• TASK DATA:
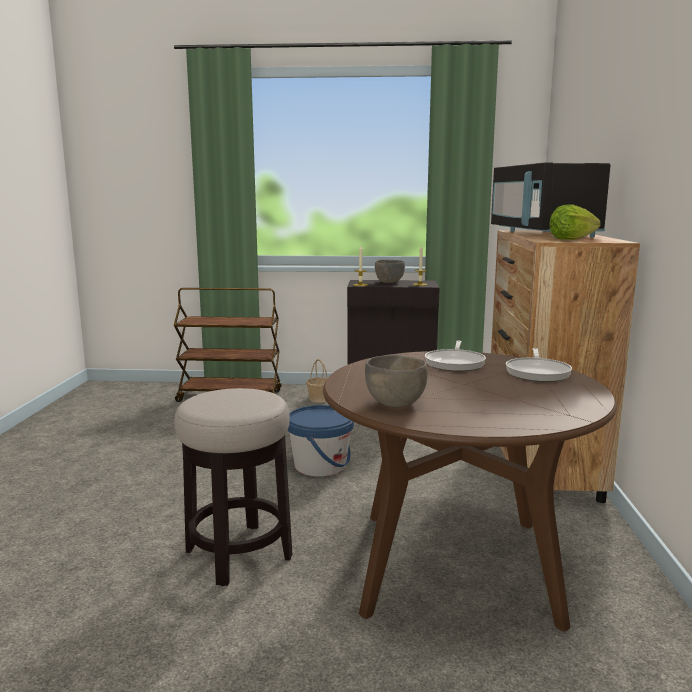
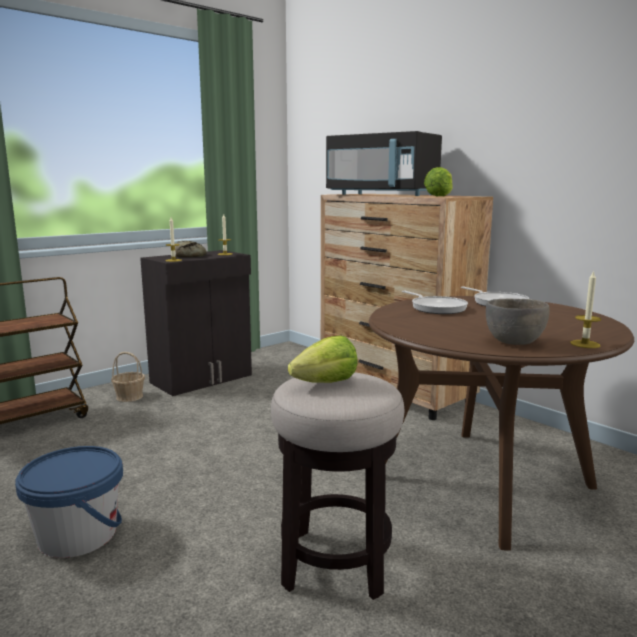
camera: 45 degrees left, 0 degrees up
(231, 395) = (326, 383): none -> lettuce
(320, 465) = (250, 455): blue bucket -> blue bucket (78, 535)
(389, 282) = (190, 255): grey bowl -> bread
(452, 424) = (585, 344): none -> candle

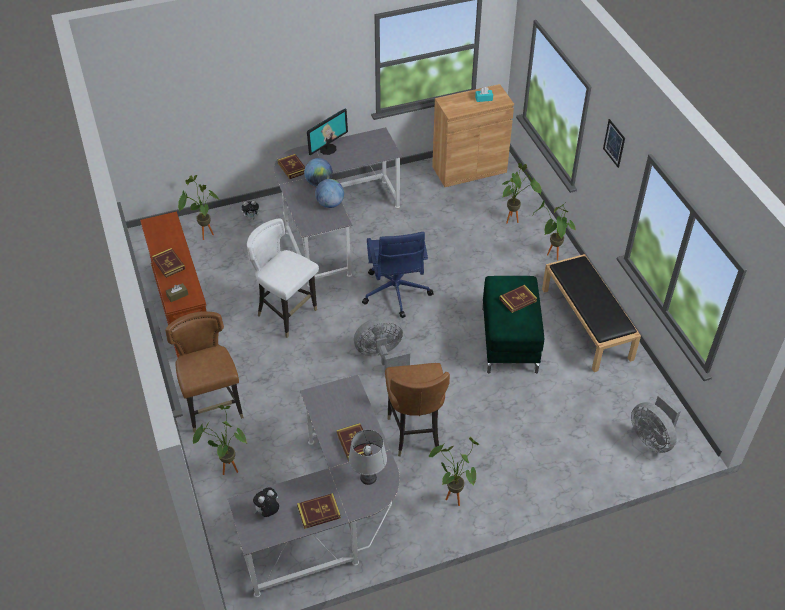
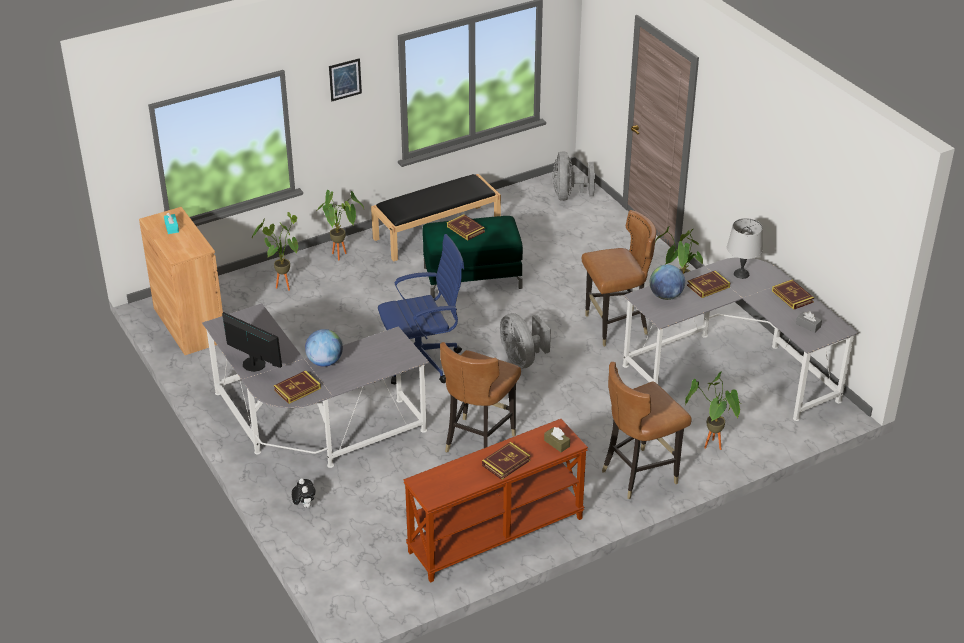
camera: 100 degrees left, 10 degrees down
(203, 235) = (347, 547): potted plant -> none
(268, 511) = (808, 325): plush toy -> grey tissue box
(287, 314) = (478, 441): white chair -> brown chair
(330, 204) = (364, 347): globe -> globe (665, 296)
(652, 438) = (568, 195): grey fan -> grey fan turned 135 degrees clockwise

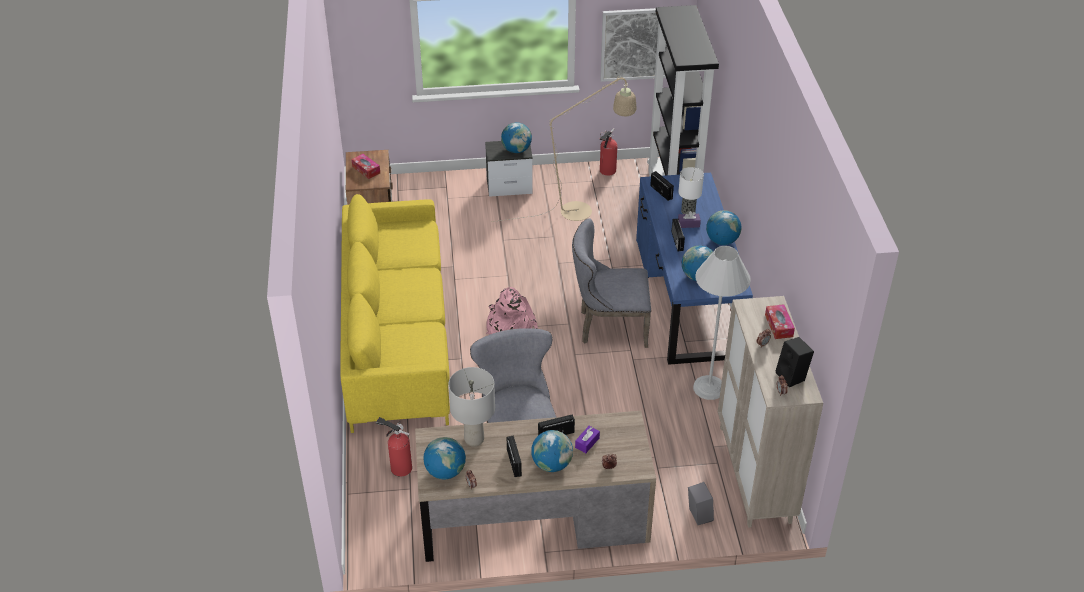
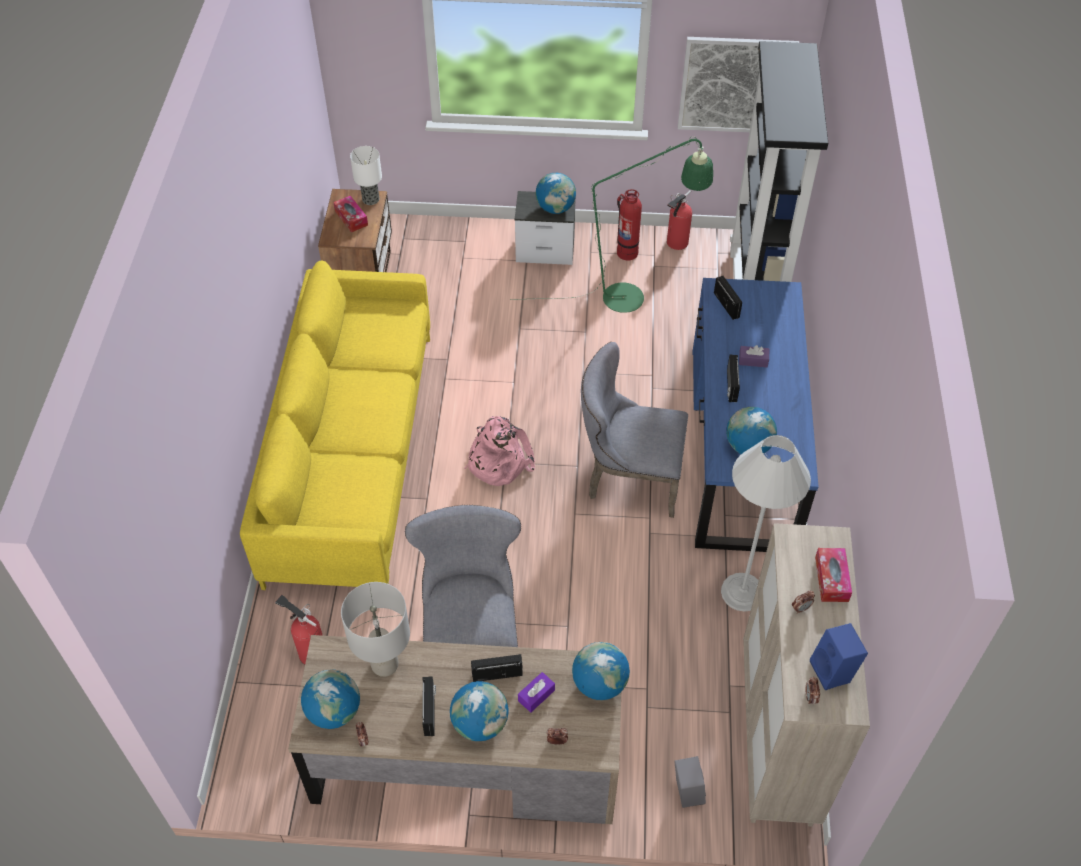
camera: 10 degrees right, 10 degrees up
(571, 181) = (627, 252): none -> fire extinguisher
(584, 209) = (634, 297): beige floor lamp -> green floor lamp
(687, 211) = (756, 340): table lamp -> table lamp (370, 199)
(722, 241) = (793, 393): globe -> globe (599, 683)
(792, 376) = (833, 672): black speaker -> blue speaker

• REQUIREMENT:
Using the entries above, say how many lines contain the string "lamp"; the number is the full reply.

• FINAL ANSWER:
2